We’re introducing this piece by Paul Kingsnorth because it goes into depth on some of the themes we’re trying to address on this blog and in our ‘zines and papers. Namely that the system we’re living under is heading for a major rupture and we need to start thinking about, working towards, and fighting for the better world that we want.
“The Machine,” they exclaimed, “feeds us and clothes us and houses us; through it we speak to one another, through it we see one another, in it we have our being. The Machine is the friend of ideas and the enemy of superstition: the Machine is omnipotent, eternal; blessed is the Machine.”
– E. M. Forster, The Machine Stops, 1909
Samhain, in old Ireland, was one of two annual festivals (the other was Beltaine, in May) in which the veil between the world of humans and the otherworld of the Aos sí – the ‘fairies’ in modern parlance – was said to be thin.

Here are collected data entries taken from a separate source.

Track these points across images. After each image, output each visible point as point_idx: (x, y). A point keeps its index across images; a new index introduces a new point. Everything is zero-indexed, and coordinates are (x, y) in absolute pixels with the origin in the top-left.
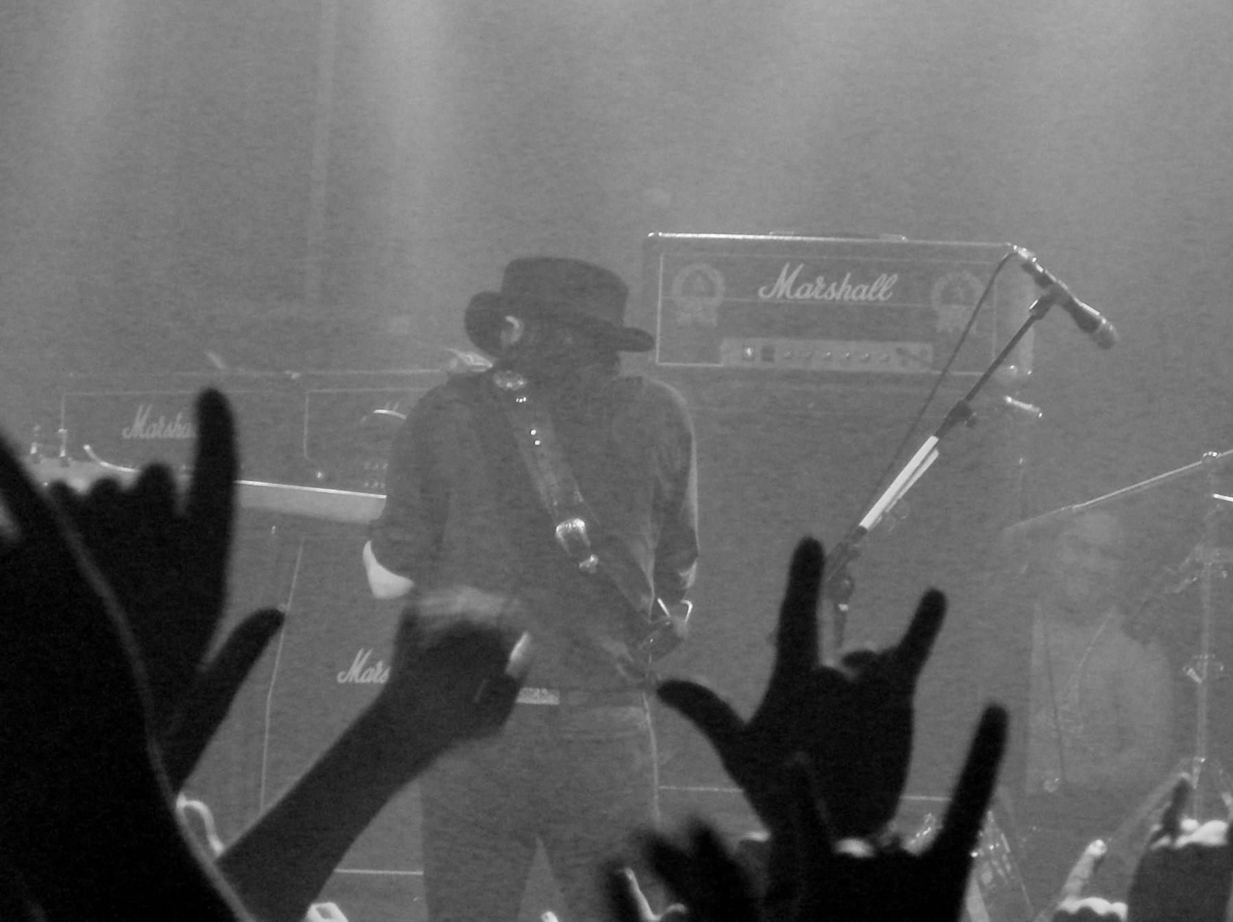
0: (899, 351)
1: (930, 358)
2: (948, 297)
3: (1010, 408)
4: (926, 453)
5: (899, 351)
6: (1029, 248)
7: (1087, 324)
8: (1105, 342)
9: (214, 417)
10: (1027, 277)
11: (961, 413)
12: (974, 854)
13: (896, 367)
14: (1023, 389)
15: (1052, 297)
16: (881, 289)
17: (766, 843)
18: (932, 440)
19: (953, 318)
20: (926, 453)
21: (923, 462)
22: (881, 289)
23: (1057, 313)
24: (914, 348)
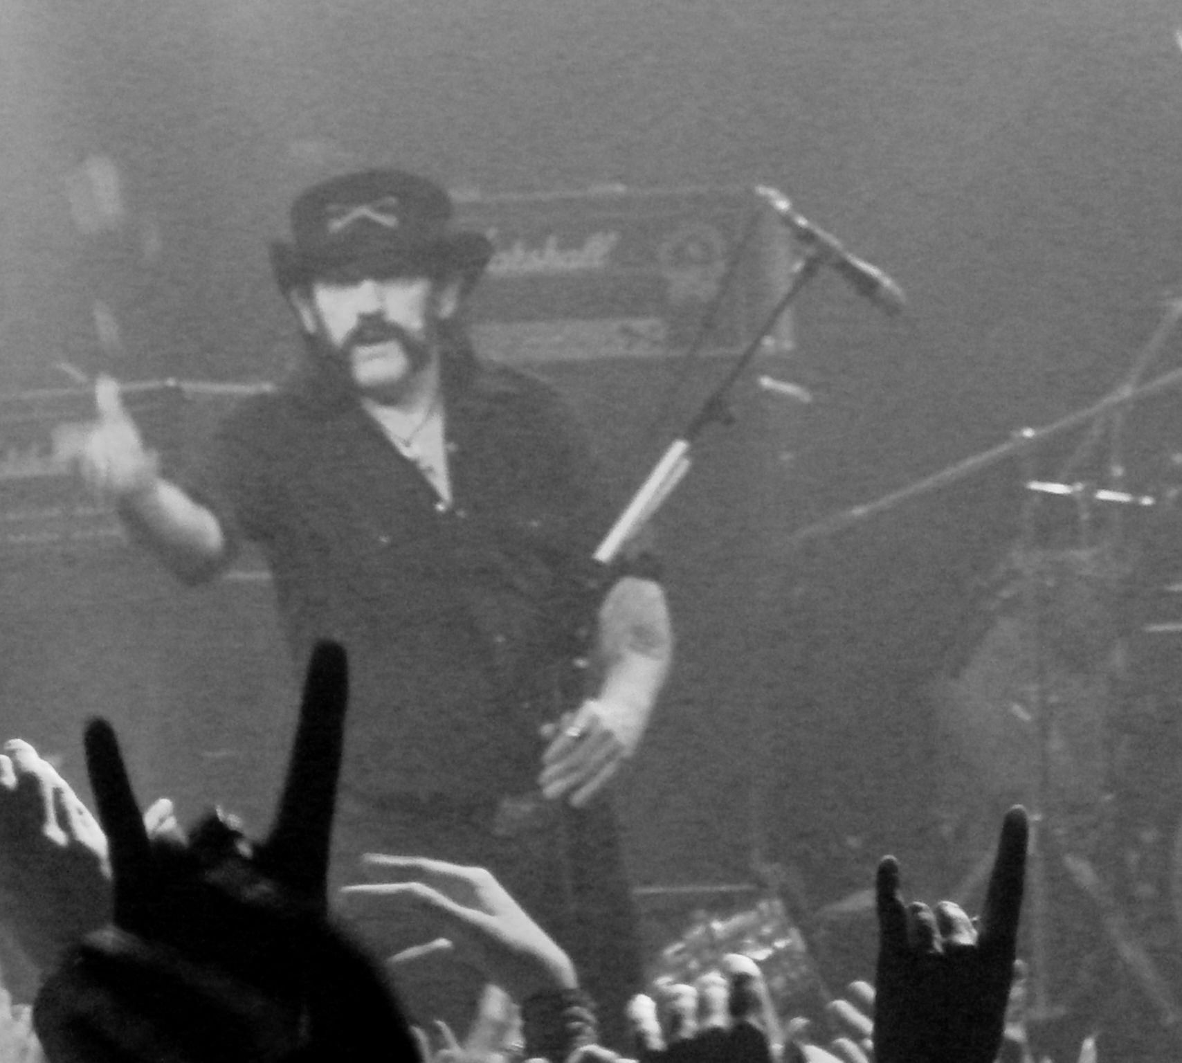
0: (626, 331)
1: (660, 335)
2: (680, 257)
3: (768, 394)
4: (674, 461)
5: (626, 331)
6: (788, 192)
7: (867, 286)
8: (891, 309)
9: (887, 880)
10: (783, 231)
11: (715, 409)
12: (81, 959)
13: (619, 349)
14: (785, 368)
15: (820, 261)
16: (595, 253)
17: (658, 975)
18: (679, 448)
19: (691, 284)
20: (674, 461)
21: (671, 472)
22: (595, 253)
23: (825, 272)
24: (641, 325)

Fires were lit, and the burial mounds were opened to allow the dead to move freely between the worlds. Some of the neolithic tombs here have portals which are aligned with the rising of the sun on the eve of Samhain – the 31st of October.
Neopagans still take Samhain fairly seriously, but in today’s Ireland the tradition has been almost entirely subsumed by the modern American festival of Halloween. As across much of the Western world, Halloween has moved far from its origins in either Samhain or the Christian festival of All Hallows, and has mutated into a month-long deluge of consumer crap, built around a few Hollywood horror franchises and aimed at getting children to buy as many sweets, pumpkins, plastic witches’ hats, Harry Potter Quidditch broomsticks, inflatable ghost toys and zombie-themed biscuit selections as humanly possible.
Not this year, though. This year, you couldn’t find a cheap, Chinese-made plastic vampire mask in the shops around here for love or money. You couldn’t find much at all, in fact. Usually whole supermarket aisles are decked out with disposable junk destined for the North Pacific gyre, but this year it was mostly noticeable by its absence. This was both strange and uplifting, as if the old spirits had come back to breathe some sanity into what we have made of ourselves.